> COMPLETE THE FOLLOWING
1. Render this sentence from the R plotting thread in Spanish: "There are many places online where one can find the argument being made that numerical data should be plotted with histograms while categorical data should be plotted with bar plots."
2. In the R plotting thread, what does the asker want to place beneath the barplot, and what information is it meant to add?
3. Please carry on the R plotting thread from its final line of code.

> PROVIDED PASSAGE
###

Align barplot with boxplot in R

1.7k views Asked by At

I would like to plot a distribution of counts using the barplot function in R, and underlay it with a boxplot to include information on median, quartiles, and outliers. A not-too-elegant solution for this has been found for histogram and boxplots: http://rgraphgallery.blogspot.com/2013/04/rg-plotting-boxplot-and-histogram.html.

There are many places online where one can find the argument being made that numerical data should be plotted with histograms while categorical data should be plotted with bar plots. My data are numerical, and in fact on a ratio scale (as they are counts), but because they are discrete, I want columns with gaps, not columns that touch, which seems to be the only option for histogram().

I currently have the following, but bar- and boxplot do not align quite perfectly:

set.seed(476372)
counts1 <- rpois(10000,3)
nf <- layout(mat = matrix(c(1,2),2,1, byrow=TRUE),  height = c(3,1))
par(mar=c(3.1, 3.1, 1.1, 2.1))
barplot(prop.table(table(counts1)))
boxplot(counts1, horizontal=TRUE,  outline=TRUE,ylim=c(0,12), frame=F, width = 10)

Here my question: How can I make them align?

2

There are 2 answers

4
r2evans On

Another option that's similar but a little more work. This preserves the option for gaps between the bars:

tbl <- prop.table(table(counts1))

###

> RECORDS SHOWN
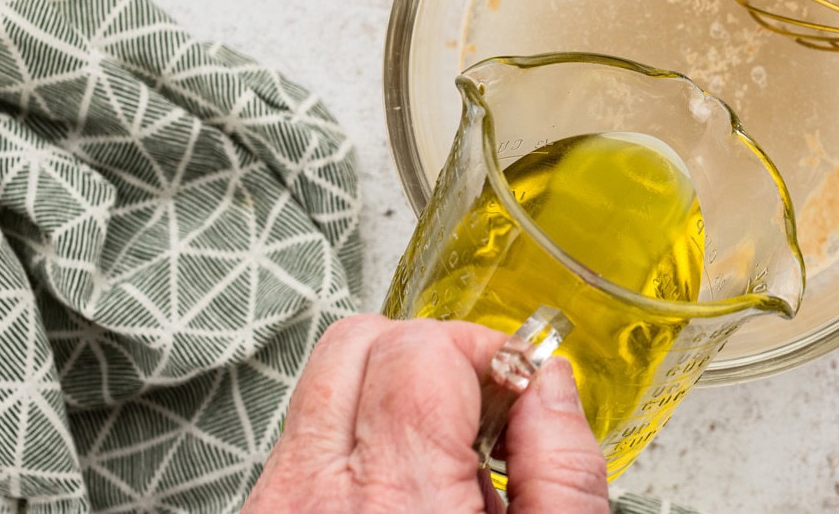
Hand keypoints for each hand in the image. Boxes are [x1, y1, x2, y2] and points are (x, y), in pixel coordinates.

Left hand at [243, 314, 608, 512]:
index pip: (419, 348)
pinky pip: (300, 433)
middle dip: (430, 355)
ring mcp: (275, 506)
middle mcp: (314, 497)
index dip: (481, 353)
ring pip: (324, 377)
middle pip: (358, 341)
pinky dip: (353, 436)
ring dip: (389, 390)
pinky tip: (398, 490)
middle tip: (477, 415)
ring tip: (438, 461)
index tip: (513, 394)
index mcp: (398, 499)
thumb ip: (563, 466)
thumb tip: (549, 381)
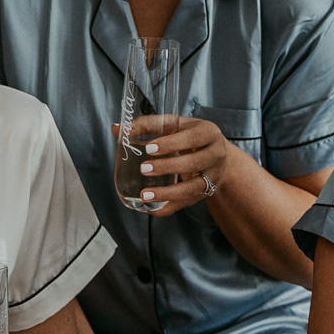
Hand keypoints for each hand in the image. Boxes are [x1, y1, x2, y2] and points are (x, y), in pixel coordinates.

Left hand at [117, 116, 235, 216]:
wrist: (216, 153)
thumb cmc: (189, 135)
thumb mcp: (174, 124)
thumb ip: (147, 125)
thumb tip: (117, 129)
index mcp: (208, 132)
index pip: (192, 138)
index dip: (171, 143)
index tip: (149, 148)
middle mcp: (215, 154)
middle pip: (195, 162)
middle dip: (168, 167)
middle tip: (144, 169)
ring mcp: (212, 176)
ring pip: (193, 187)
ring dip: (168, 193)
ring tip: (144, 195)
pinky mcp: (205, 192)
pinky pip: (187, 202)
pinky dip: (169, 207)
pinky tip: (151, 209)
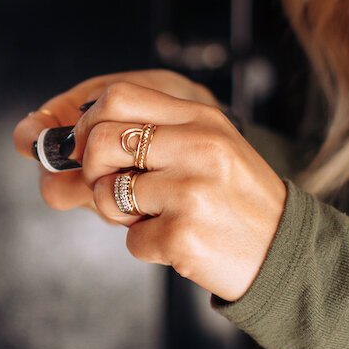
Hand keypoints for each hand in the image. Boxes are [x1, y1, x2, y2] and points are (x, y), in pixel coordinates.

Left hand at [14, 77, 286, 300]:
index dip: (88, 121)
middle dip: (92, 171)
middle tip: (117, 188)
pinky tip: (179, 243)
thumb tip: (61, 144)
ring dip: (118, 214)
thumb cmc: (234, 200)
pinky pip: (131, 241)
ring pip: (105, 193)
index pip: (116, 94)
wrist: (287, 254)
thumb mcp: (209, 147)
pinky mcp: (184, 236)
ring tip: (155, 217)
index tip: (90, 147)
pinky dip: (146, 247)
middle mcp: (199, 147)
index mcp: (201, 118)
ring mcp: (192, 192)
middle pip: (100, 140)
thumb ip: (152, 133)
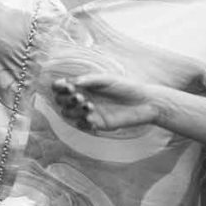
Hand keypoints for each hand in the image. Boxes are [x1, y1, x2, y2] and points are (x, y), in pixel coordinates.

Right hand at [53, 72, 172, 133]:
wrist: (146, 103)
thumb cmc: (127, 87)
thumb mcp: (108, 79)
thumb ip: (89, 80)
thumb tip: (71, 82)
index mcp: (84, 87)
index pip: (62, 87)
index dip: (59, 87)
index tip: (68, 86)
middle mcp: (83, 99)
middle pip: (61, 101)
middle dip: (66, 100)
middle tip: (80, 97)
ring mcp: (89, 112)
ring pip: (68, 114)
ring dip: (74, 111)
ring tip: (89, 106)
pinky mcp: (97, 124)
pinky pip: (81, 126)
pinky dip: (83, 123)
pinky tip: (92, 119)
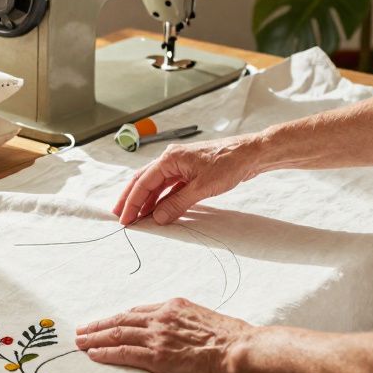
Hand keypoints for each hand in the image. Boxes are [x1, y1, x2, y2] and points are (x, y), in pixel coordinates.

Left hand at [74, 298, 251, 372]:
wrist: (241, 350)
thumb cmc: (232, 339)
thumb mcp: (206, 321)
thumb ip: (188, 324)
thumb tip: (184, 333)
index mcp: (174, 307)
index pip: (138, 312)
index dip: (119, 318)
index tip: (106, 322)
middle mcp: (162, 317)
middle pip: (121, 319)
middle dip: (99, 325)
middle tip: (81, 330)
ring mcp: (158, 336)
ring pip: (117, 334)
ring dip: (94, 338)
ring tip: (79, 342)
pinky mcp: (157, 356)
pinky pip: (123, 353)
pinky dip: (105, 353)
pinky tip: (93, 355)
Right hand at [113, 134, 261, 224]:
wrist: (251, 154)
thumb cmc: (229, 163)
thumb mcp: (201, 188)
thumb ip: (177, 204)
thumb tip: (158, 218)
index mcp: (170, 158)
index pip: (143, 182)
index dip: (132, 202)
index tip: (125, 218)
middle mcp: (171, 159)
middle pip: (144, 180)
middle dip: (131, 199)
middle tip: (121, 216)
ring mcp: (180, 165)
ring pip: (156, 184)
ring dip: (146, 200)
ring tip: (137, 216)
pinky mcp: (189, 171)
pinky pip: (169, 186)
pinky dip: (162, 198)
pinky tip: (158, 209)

###

> ANSWERS FOR EACH ITEM
1. Hay muchos lugares en internet donde se puede encontrar el argumento de que los datos numéricos deberían representarse con histogramas, mientras que los datos categóricos deberían representarse con gráficos de barras.

2. A boxplot, to add information on the median, quartiles, and outliers.

3.
left <- -0.4 + do.call('seq', as.list(range(counts1)))
right <- left + (2 * 0.4)
bottom <- rep(0, length(left))
top <- tbl
xlim <- c(-0.5, 0.5) + range(counts1)

nf <- layout(mat = matrix(c(1,2),2,1, byrow=TRUE),  height = c(3,1))
par(mar=c(3.1, 3.1, 1.1, 2.1))
plot(NA, xlim=xlim, ylim=c(0, max(tbl)))
rect(left, bottom, right, top, col='gray')
boxplot(counts1, horizontal=TRUE,  outline=TRUE, ylim=xlim, frame=F, width = 10)

enter image description here

1
Robert On

Maybe using a "fake" histogram at the end

ht=hist(counts1,breaks=12,plot = F)
ht$counts=as.numeric(table(counts1))
ht$density=as.numeric(prop.table(table(counts1)))
ht$breaks=as.numeric(names(table(counts1)))
ht$mids=sapply(1:(length(ht$breaks)-1),function(z)mean(ht$breaks[z:(z+1)]))

plot(ht,freq=F,col=3,main="")
boxplot(counts1, horizontal=TRUE,outline=TRUE,ylim=range(ht$breaks), frame=F, col="green1", width = 10)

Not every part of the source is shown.